Поезд отходил ровно в шесть часов десятого числа. Писатель Филипов сидел за столом и представлял, как с треском будет отходить вагон от перрона и как с каждой секундой будет он приближаться к неизбежному. «Всё равно ничего не придумаю, просижу целую ночь, а в итоге скажу как на духу». Его глаза темнели, и он всё пытался ответить на один-единственный вопрос: мог ли он, крупный курносый человек, сделать что-то, изменить что-то в этих чёртовых взаимоотношениях, чтобы не шла, как по разбитой кружке, трещина ссор, появившаяся прямо на свадьбе? «Ты даже не сказал ничего про моё платье, хотя в первый раз меня в нём увидел»; «Милая, дорогая, любимая, солнце, мразь, проклятая баба, канцелярская крыса», — какие бы ходы в этом лабиринте брака Филипов ни придумывал, всё приводило в эту точку невозврата. «Значит, я не виноват?» — всё спрашивал и спрашивал писатель и понимал, что уже врёт себе этим лживым, фальшиво придуманным вопросом.
Поезд отходил ровно в шесть часов десятого числа. Десять лет назад из Бельгии подруга матери привезла ей духи с красным бантиком на бутылочке. Почему-то она пообещала себе, что воспользуется ими только в самые важные дни. Первый раз она открыла бутыль в день похорон мужа. Второй — в день получения письма. Третий раз мать собиралась открыть их в день свадьбы, но вдруг получила короткое письмо от сына: «Мы поженились. Втайне. Не обижайся, му-му, мы были только вдвоём». Му-му приняла и это, хотя что-то натянулось у неё внутри, как тонкая струна, но она быстро успокоила себя мыслью, что скоро сын с женой приедут к ней и всё будет, как положено.
Поезд отходил ровно в шесть часов десятого числа. В пять тридцать сын был как штык, как будто стыдился опоздать на какое-то важное собрание. Навьюченный чемоданами он курил на платформе и мечтал встретиться в купе с милой, молодой девушкой, влюбиться в неё без памяти и повезти знакомить с мамой. В купе оказались двое больших мужчин с бесконечным набором солёных огурцов в банках и храпом, заглушавшим стук колёс.
Мать сидела в прихожей и смотрела на часы. Она была собрана, напшикана бельгийскими духами, одетая в белую соломенную шляпу, лёгкое летнее платье и вокруг неё, как запах, летало тёплое, вечное, ни на что не похожее, собранное во всём её худом теле, ощущение женщины. Она обошла все комнаты с ноющим чувством тревоги и, удостоверившись, что всё в порядке, вышла из дома на час раньше нужного.
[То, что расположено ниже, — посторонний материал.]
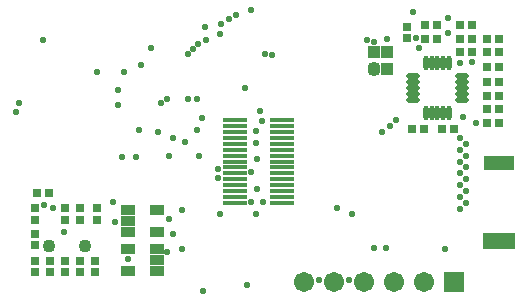
<source format=gbs>
G04 Layer_Color=16711935*
%FSLAX25Y25*%
%MOIN*%
G70*
G01*
G75*
%ADD44R,0.03162X0.02769*%
%ADD53R,0.02769X0.03162*%
%ADD56C,0.06706*%
%ADD57R,0.06706X0.06706*%
%ADD58C,0.02200*%
%ADD59C,0.04343*%
%ADD60R,0.10827X0.05315*%
%ADD61R,0.04737X0.03556*%
%ADD62R,0.04737X0.03359*%
G04:AMPARAMS|DCode=63|XSize=43.43mil|YSize=39.5mil|CornerRadius=11.87mil|HoleSize=0mil|Usage=FLASHONLY|Rotation=90.000|XOffset=0mil|YOffset=0mil|HoleType=Round|Shape=RoundedRectangle|*
%AMROUNDEDRECTD63*
21,1,0.04343,0.01575,0,0,90.0*
21,1,0.01969,0.03950,0,0,90.0*
1,1,0.02375,0.00787,0.00984*
1,1,0.02375,0.00787,-0.00984*
1,1,0.02375,-0.00787,-0.00984*
1,1,0.02375,-0.00787,0.00984*
%
%ADD63ROUNDEDRECTD63*%
%ADD64R,0.03950X0.04343*%
G04:AMPARAMS|DCode=65|XSize=47mil|YSize=20mil|CornerRadius=10mil|HoleSize=0mil|Usage=FLASHONLY|Rotation=270.000|XOffset=0mil|YOffset=0mil|HoleType=Round|Shape=RoundedRectangle|*
%AMROUNDEDRECTD65*
21,1,0.04700,0.00000,0,0,270.0*
21,1,0.02700,0.02000,0,0,270.0*
1,1,0.02000,0.00000,-0.01350*
1,1,0.02000,0.00000,0.01350*
1,1,0.02000,0.00000,0.01350*
1,1,0.02000,0.00000,-0.01350*
%
%ADD65ROUNDEDRECTD65*%
G04:AMPARAMS|DCode=66|XSize=47mil|YSize=20mil|CornerRadius=10mil|HoleSize=0mil|Usage=FLASHONLY|Rotation=0.000|XOffset=0mil|YOffset=0mil|HoleType=Round|Shape=RoundedRectangle|*
%AMROUNDEDRECTD66*
21,1,0.04700,0.00000,0,0,0.0*
21,1,0.02700,0.02000,0,0,0.0*
1,1,0.02000,0.01350,0.00000*
1,1,0.02000,-0.01350,0.00000*
1,1,0.02000,-0.01350,0.00000*
1,1,0.02000,0.01350,0.00000*
%
%ADD66ROUNDEDRECTD66*%
%ADD67R,0.07887X0.01784*%
%ADD68R,0.10446X0.04800*%
D44*
X388469Y348500D02*
D03*
X384531D02*
D03*
X390032Y318500D02*
D03*
X393969D02*
D03*
X408968Y339000D02*
D03*
X405031D02*
D03*
X405031Y334000D02*
D03*
X408968D02*
D03*
X408968Y329500D02*
D03*
X405031D02*
D03*
X255031Y297000D02*
D03*
X258968D02*
D03*
X408968Y320500D02*
D03*
X405031D02*
D03*
X408968Y325000D02*
D03*
X405031D02*
D03*
X405031Y348500D02*
D03*
X408968D02*
D03*
X405031Y344000D02*
D03*
X408968D02*
D03*
X384531Y353000D02*
D03*
X388469D02*
D03*
X380031Y318500D02*
D03*
X383968D02*
D03*
X399969Y344000D02*
D03*
X396031D02*
D03*
X399969Y348500D02*
D03*
X396031D02*
D03*
X399969Y353000D02*
D03*
X396031D02*
D03*
D53*
X254500Y288032D02*
D03*
Y291968D02*
D03*
X274500Y270532D02*
D03*
Y274468D02*
D03*
X269500Y270532D02*
D03*
Y274468D02*
D03*
X264500Y270532D02*
D03*
Y274468D02*
D03*
X259500Y270532D02*
D03*
Y274468D02*
D03*
X254500Y270532D02*
D03*
Y274468D02*
D03*
X275000Y288032D02*
D03*
Y291968D02*
D03*
X269500Y288032D02*
D03*
Y291968D02*
D03*
X264500Y288032D02*
D03*
Y291968D02*
D03*
X254500Y283469D02*
D03*
Y279532D02*
D03*
X378500Y352468D02*
D03*
Y348532D02*
D03*
D56*
X344000Y267500D02*
D03*
X354000D02*
D03*
X364000D02*
D03*
X374000D02*
D03*
X384000D02*
D03*
D57*
X394000D02*
D03*
D58*
X289591Y339591D02*
D03*
X305500Y328500D02*
D03*
X298500D02*
D03*
X296500Y327000D02*
D03*
X308500Y328500D02*
D03*
X282000Y326500D02*
D03*
Y331500D02*
D03*
X295500Y317500D02*
D03*
X284000Y337500D02*
D03*
X274949Y337449D02*
D03*
X300500Y315500D02*
D03*
X304500Y314000D02*
D03*
X289000Y318000D02*
D03*
X299000Y288500D02*
D03*
Y309500D02*
D03*
X309000D02*
D03*
X303500Y278500D02*
D03*
Y291500D02*
D03*
X328000Y290000D02*
D03*
X370173Y317327D02*
D03*
X372705Y319295D02*
D03*
X374736Y321264D02*
D03*
X396000Y291736D02*
D03*
Y295673D02*
D03*
X398000Y293705D02*
D03*
Y297642D02*
D03*
X395890Y299610D02*
D03*
X397921Y301579D02*
D03*
X395953Y303547D02*
D03*
X397984Y305516D02*
D03*
X395984Y307484D02*
D03*
X397953Y309453D02*
D03*
X395921Y311421D02*
D03*
X397890Y313390D02*
D03*
X396000Y315358D02*
D03*
X308500Y318000D02*
D03*
X310000Y322000D02*
D03*
X355000Y292000D02*
D03*
X328500Y308500D02*
D03*
Y298500D02*
D03*
X331000Y343500D02*
D03*
X333500Y343000D02*
D03*
X315500Y305000D02*
D03*
Y302000D02*
D03*
X329500Y324500D02*
D03*
X330000Y321000D02*
D03*
X328000Y317764D02*
D03*
Y313827D02*
D03*
X311000Y352213D02*
D03*
X305500Y343500D02*
D03*
X307000Y345000D02*
D03*
X308750Y346750D02*
D03*
X365000Y348000D02*
D03*
X392000Y350500D02*
D03*
X283500Y309000D02*
D03*
X316500Y353500D02*
D03*
X319000Y355000D02*
D03*
X288000Y309000D02*
D03*
X311500Y348000D02*
D03*
X249000Y327000D02*
D03*
X321500Y356500D02*
D03*
X326500Y358000D02*
D03*
X248000Y324000D02*
D03*
X316000Y350000D02*
D03*
X381500Y348532D02*
D03*
X371831Y348331D02*
D03*
X264000Y284020D02*
D03*
X310500Y264500D02*
D03*
X325000Y266500D02*
D03*
X397000Y322500D02*
D03*
X396000Y340500D02*
D03*
X399969Y340531D02*
D03*
X401500Y320500D02*
D03*
X367500Y347500D02*
D03*
X382500Y345500D02*
D03*
X392000Y355500D02*
D03*
X257000Y348000D02*
D03*
X293000Y345500D02*
D03*
X330500Y294000D02*
D03*
X326500Y304000D02*
D03*
X371421Y278579D02*
D03*
X360000Y290000D02*
D03*
X367484Y278516D02*
D03*
X359000Y268000D02*
D03*
X300500Y283500D02*
D03*
X298500Y277500D02*
D03*
X285500Y275000D02*
D03*
X281000Y287500D02*
D03*
X280500Y294000D02*
D03*
X316000Y290000D02*
D03*
X326500Y294000D02*
D03*
X349000Y268000D02*
D03*
X380500Y357500D02*
D03*
X391000Y278500D02*
D03*
X257500Y293000D02*
D03*
X260500Y292000D02*
D03*
X324500Y332000D02*
D03*
D59*
X259000Y279500D02*
D03*
X271000D02*
D03*
D60*
X409000Y281019D02*
D03*
D61*
X285500Y271000D02*
D03*
Y278480D02*
D03*
X294969Y291500D02*
D03*
Y284020D02*
D03*
D62*
X294949Y274740D02*
D03*
Y271000D02*
D03*
Y278480D02*
D03*
X285520Y287760D02*
D03*
Y291500D02*
D03*
Y284020D02*
D03*
D63*
X367500Y338500D02*
D03*
D64*
Y344012D02*
D03*
X371831D02*
D03*
Y338500D02*
D03*
D65*
X384607Y323810D02*
D03*
X386548D02*
D03*
X388490D02*
D03*
X390490D02*
D03*
X384607Y340190D02*
D03*
X386549D02*
D03*
X388490D02*
D03*
X390490D02*
D03*
X392390D02*
D03*
Y323810D02*
D03*
D66*
X380310Y328110D02*
D03*
Y330010D02*
D03*
Y332010D02*
D03*
Y333951D02*
D03*
Y335893D02*
D03*
X396690Y335893D02*
D03*
Y333951D02*
D03*
Y332010D02*
D03*
Y330010D02*
D03*
Y328110D02*
D03*
D67*
X321126Y321280D02*
D03*
Y319311D02*
D03*
Y317342D02*
D03*
Y315374D02*
D03*
Y313405D02*
D03*
X336874D02*
D03*
Y315374D02*
D03*
Y317342D02*
D03*
Y319311D02*
D03*
Y321280D02*
D03*
Y311437D02*
D03*
Y309469D02*
D03*
Y307500D02*
D03*
Y305532D02*
D03*
Y303563D02*
D03*
Y301594D02*
D03*
Y299626D02*
D03*
Y297657D02*
D03*
Y295689D02*
D03*
Y293721D02*
D03*
X321126D02*
D03*
Y295689D02*
D03*
Y297657D02*
D03*
Y299626D02*
D03*
Y301594D02*
D03*
Y303563D02*
D03*
Y305532D02*
D03*
Y307500D02*
D03*
Y309469D02*
D03*
Y311437D02*
D03*
D68*
X409000Y307000D02*
D03*
M02*

</source>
Поезд приходил на станцию одиннадцатого числа вечером. В темноте мать стояла на платформе, сердце её с силой качало кровь, она говорила про себя и с покойным мужем, и с покойной мамой её, и со всеми подругами. Сына разбудила некрасивая проводница и велела выходить. Сон, как защитная пелена, спала с глаз. Сын достал чемодан, колёса которого с треском застучали по тамбуру. Внутренний тяжелый выдох и сход на платформу.
Поезд отходил со станции одиннадцатого числа вечером, а мать всё стояла на платформе и не понимала, что сын говорит ей. Она почти не видела его, вспоминала, что доктор очень просил носить с собой слуховой аппарат, думала про бельгийские духи, мамочку-козявочку, комнаты в доме и всё просила сына повторить что-то невнятное, смешное и совсем не похожее на правду.